Document excerpt:
Food Safety: Pick Your Poison

Are we really writing a story about the two least-sexy topics in the restaurant world, insurance and foodborne illness? You bet we are after learning that a New Jersey judge decreed that companies selling the former must pay claims of restaurants that experience the latter, no matter how cleverly exclusions might have been buried in a policy’s fine print. If there’s one thing that would help full-service restaurant operators sleep better at night, this kind of insurance might be it.

It’s not so much the lawsuits that result from a foodborne illness incident that put a restaurant at risk. Your business’s general liability policy would typically cover the cost of defending those lawsuits and pay damages awarded to a plaintiff. And while restaurants are sometimes the source of contaminated food, many recent outbreaks have originated somewhere upstream in the food supply chain, which is where victims turn to find relief.

An incident’s longer-term fallout hurts more. When people become sick from eating at your restaurant, business falls off a cliff, and can take forever to come back.

Lloyds of London will insure you against these losses. Here’s how one company that deals in this insurance, Wakefield, MA-based HCC Specialty Underwriters, describes its offerings to the agents who sell it to restaurant operators like you.

“HCC Specialty Underwriters Foodborne Illness Protection provides Contingent Business Interruption for lost profits, fixed and continuing expenses and even promotional expenses to rehabilitate your client’s business. Special features include coverage that begins with the first media reports and continues until sales recover. All incidents of foodborne illness, whether real or false, are covered. All and any foodborne illness is covered, not just named perils like E. coli or Salmonella.”

These policies can give you high level of protection. “Lloyd’s underwriters contribute capacity of $79 million per trade name through this program,” writes food safety attorney Bill Marler in a blog entry entitled “Why I Hate Insurance Companies.” He adds that excess coverage is available that could increase the limit to $125 million.

In the event of a food-contamination crisis, Lloyd’s will even handle most of the non-monetary details. “Under the Lloyd’s-backed trade name restoration program,” Marler notes, “crisis management begins immediately, providing assistance with the media, handling phone calls, dealing with health officials and at the same time putting together a game plan for recovery.”

Data records:
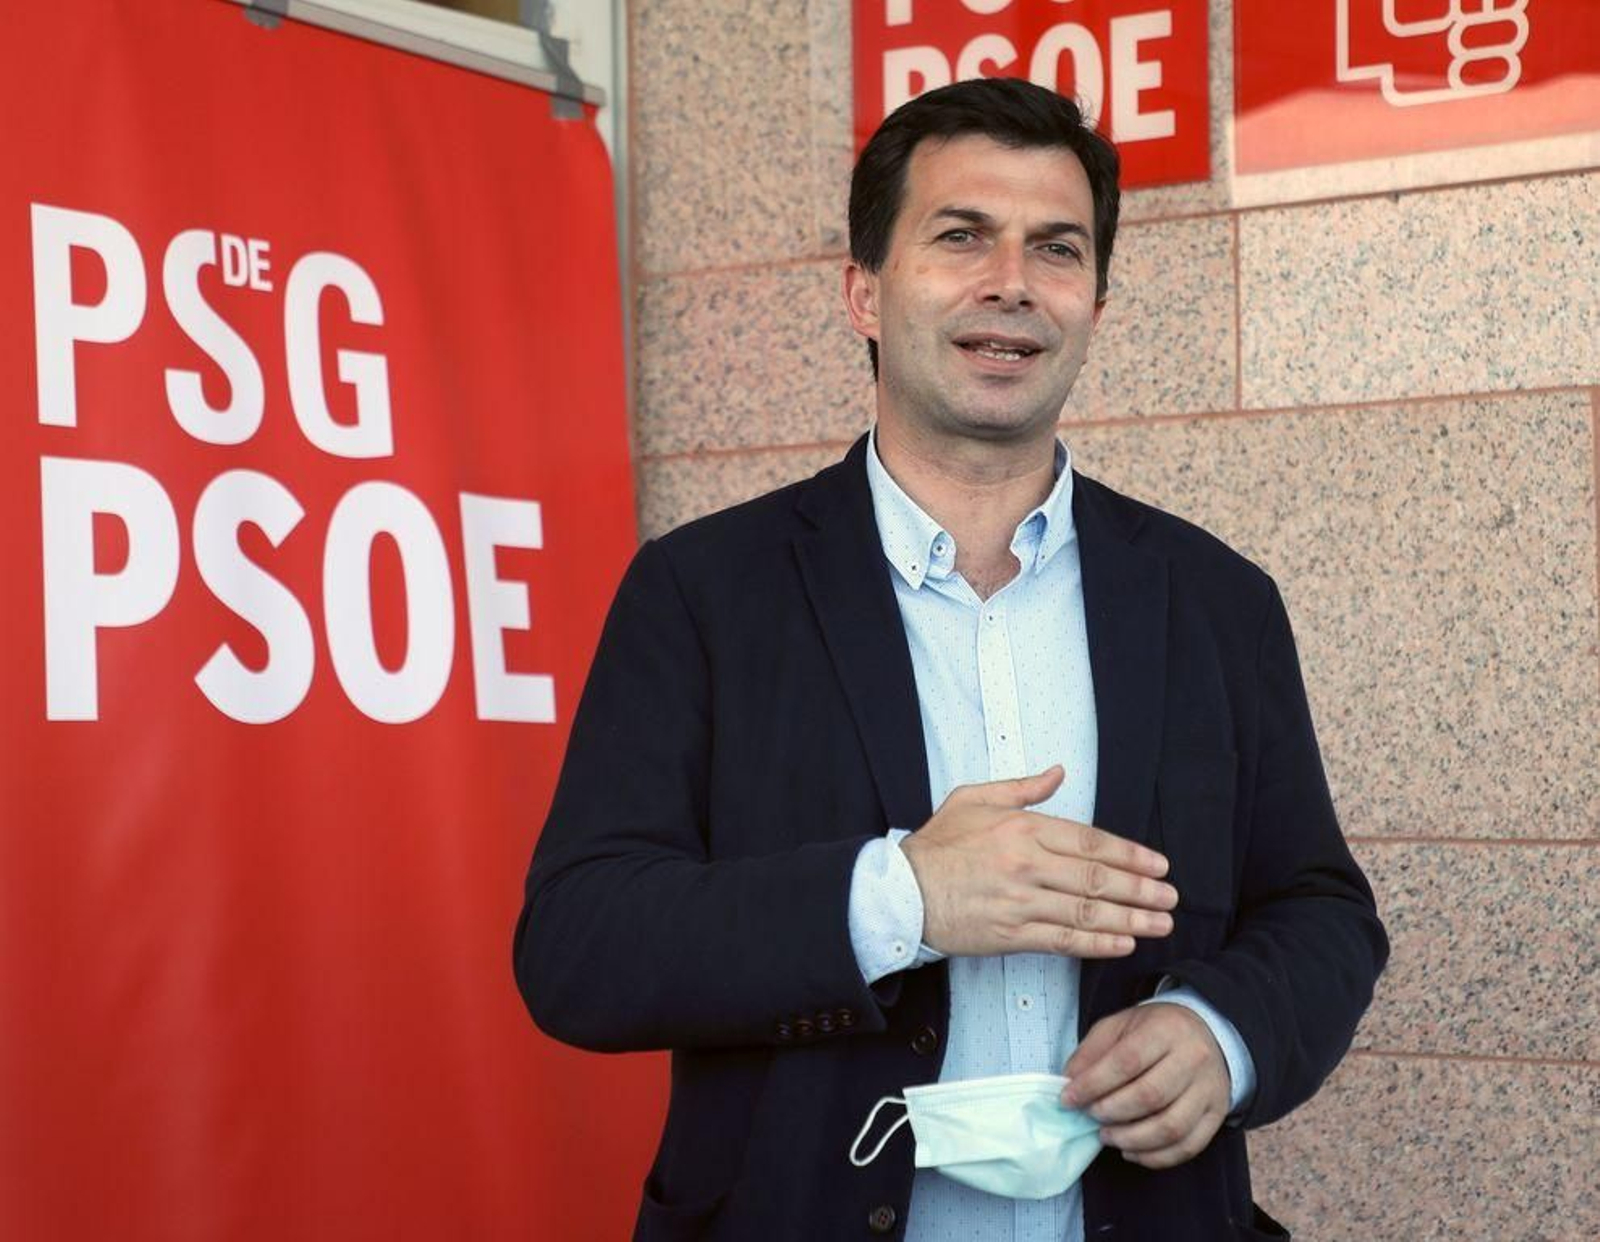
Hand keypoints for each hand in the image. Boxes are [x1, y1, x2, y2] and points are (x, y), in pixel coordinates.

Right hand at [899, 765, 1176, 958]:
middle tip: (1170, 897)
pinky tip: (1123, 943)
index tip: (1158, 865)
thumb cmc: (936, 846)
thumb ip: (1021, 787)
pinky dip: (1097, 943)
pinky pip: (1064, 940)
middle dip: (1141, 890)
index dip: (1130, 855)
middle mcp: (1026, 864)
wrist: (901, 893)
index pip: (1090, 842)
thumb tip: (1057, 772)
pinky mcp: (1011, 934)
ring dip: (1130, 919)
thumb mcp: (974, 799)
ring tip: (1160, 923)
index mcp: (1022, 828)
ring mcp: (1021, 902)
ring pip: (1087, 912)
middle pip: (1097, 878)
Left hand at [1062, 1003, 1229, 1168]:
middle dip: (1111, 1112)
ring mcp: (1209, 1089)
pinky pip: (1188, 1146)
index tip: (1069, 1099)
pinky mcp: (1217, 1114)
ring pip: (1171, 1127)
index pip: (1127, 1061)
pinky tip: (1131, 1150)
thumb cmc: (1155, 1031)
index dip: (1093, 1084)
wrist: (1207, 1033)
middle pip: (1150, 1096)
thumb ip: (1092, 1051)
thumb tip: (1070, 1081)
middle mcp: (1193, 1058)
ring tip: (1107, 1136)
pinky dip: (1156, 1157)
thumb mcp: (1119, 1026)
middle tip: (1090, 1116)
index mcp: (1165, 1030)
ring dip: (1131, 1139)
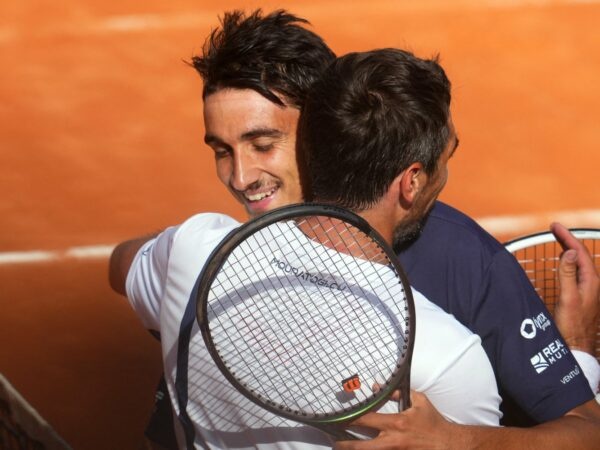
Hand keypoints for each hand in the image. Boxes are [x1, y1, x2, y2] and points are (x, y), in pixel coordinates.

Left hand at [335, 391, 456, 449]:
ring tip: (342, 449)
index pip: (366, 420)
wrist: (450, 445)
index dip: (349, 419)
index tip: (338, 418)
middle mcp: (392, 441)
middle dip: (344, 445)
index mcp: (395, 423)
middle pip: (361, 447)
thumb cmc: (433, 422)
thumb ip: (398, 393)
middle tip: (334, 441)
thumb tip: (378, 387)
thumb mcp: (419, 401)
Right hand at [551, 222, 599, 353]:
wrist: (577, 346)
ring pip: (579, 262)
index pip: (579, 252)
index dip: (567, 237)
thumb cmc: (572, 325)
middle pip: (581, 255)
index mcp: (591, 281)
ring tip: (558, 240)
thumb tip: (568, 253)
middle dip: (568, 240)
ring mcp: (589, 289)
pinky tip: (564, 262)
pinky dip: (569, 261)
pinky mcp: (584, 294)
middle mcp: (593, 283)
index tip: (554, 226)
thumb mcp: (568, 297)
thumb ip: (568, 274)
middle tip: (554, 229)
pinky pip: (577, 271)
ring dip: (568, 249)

What the task requires:
Continue the food safety insurance article above, starting after its last sentence.

Response to this exercise:
It sounds perfect—soup-to-nuts coverage of everything that could possibly go wrong. If, that is, Lloyd’s, which has sold this insurance for the past 10 years, interprets your policy the same way you do.

That turned out to be a big “if” for 70 Taco Bell franchisees, owners of 1,300 Taco Bell units, who sought to collect in the wake of a 2006 E. coli outbreak allegedly traced to numerous Taco Bell outlets throughout the Northeast.

The franchisees had purchased Foodborne Illness insurance from Lloyd’s between 1999 and 2002, switching to more-comprehensive Trade Name Restoration, Loss of Business Income and Incident Response insurance in 2003 and subsequent years. A subtle change deep in that new policy specified an “Aggregate Supplier Incident Sublimit” of $0, which is what Lloyds wanted to pay in the Taco Bell incident.

Superior Court of New Jersey Judge Phillip Lewis Paley found that an Aggregate Supplier Incident Sublimit “cannot be used as a stealth exclusion to deny coverage for business income losses stemming from food contamination allegedly caused by lettuce that went into some Taco Bell menu items.” Much wrangling over the policy’s language preceded this decision, but Judge Paley’s decision boiled down to this: if a company sells an insurance policy where parts of what it’s covering have a limit of $0, that doesn’t seem fair. Where’s the “risk” to the insurer and where’s the “insurance” to the customer?

If you’re thinking about buying one of these policies, here’s what plaintiff’s attorney William P. Passannante says was established with this case:

“The Court upheld the crucial insurance principles that (1) exclusionary language in insurance policies must be clear; (2) ambiguous language in insurance policies is interpreted reasonably in favor of the policyholder; and (3) reductions in insurance coverage should be made clear to the policyholder. Reaffirming these rules helps solidify the value of insurance policies already paid for by policyholders with hard-earned dollars.”

Of course, many operators may already be familiar with the notion that the person who makes promises while selling you an insurance policy is not the same one you deal with when it’s time to make a claim. So, valuable as it may be in theory, perhaps foodborne illness insurance is not for you.

If it isn’t, that means you’re self-insured, and you want two things locked down in case a foodborne illness incident were to take place.

First, you want to have your operation’s HACCP procedures firmly in place, particularly the record-keeping aspect. And second, you want to establish a pattern of promptly resolving any health department issues when raised and then keep track of your compliance. Experts note that not only do these steps reduce the amount of foodborne incidents occurring in the first place; they also reduce the risk of lawsuits specific to your restaurant if an incident were to occur. At worst, these two steps would at least reduce punitive damages.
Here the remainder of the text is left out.